New media company seeks to be the opposite of climate "doomscrolling"

illustration of hourglass sand timer. The sand in the top chamber, which looks like the Earth, is emptying into the bottom chamber.

Illustration: Rae Cook/Axios

Pique Action, a new media company launching today, is betting that short form "micro-documentaries" that tell stories about people working to reduce greenhouse gas emissions will help to counteract our doom-scrolling tendencies.

Why it matters: The media organization, launched by film veteran Kip Pastor (whose credits include "In Organic We Trust," and "Sickhouse," the first film shot and distributed on SnapChat) and social media strategist Tyler Steinhardt, plans to distribute positive stories about climate solutions through social media platforms like SnapChat, Youtube, TikTok and Twitter.

Details: Pastor has been funding the nascent organization on his own as it gets up and running, but the company is in the middle of a fundraising round, he told Axios.

  • Videos already completed range from stories shot in Bangalore to Berkeley, including one on a company called Carbon Cure, that's working to store carbon dioxide in concrete.

What they're saying: "We want to change this, this culture of doom," Pastor told Axios. "The communication messaging has failed, and we know there's a deluge coming, you know, and how are people going to mitigate climate change in their daily lives?" Pastor said.

  • "So, at Pique we really want to change the conversation. And the way we're going to do that is with short form viral content on social media."
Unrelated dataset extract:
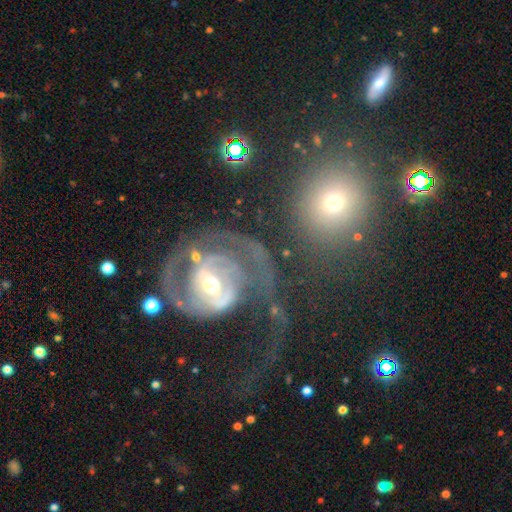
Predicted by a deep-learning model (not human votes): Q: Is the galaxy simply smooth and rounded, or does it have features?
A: featured or disk — 83%.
Yes, but: Cracking the code to get videos to go viral can be extremely difficult, particularly for complex, weighty topics like climate change. Pique is planning to do creative services and branded content work as well, according to its website, but Pastor said they are working with popular TikTok creators to get their first batch of stories out as soon as the next few days.

The bottom line: For the past two years, many of us have been caught in a doom-scrolling. If Pique can break through that tendency with positive stories about change, it could play a useful role in climate discourse.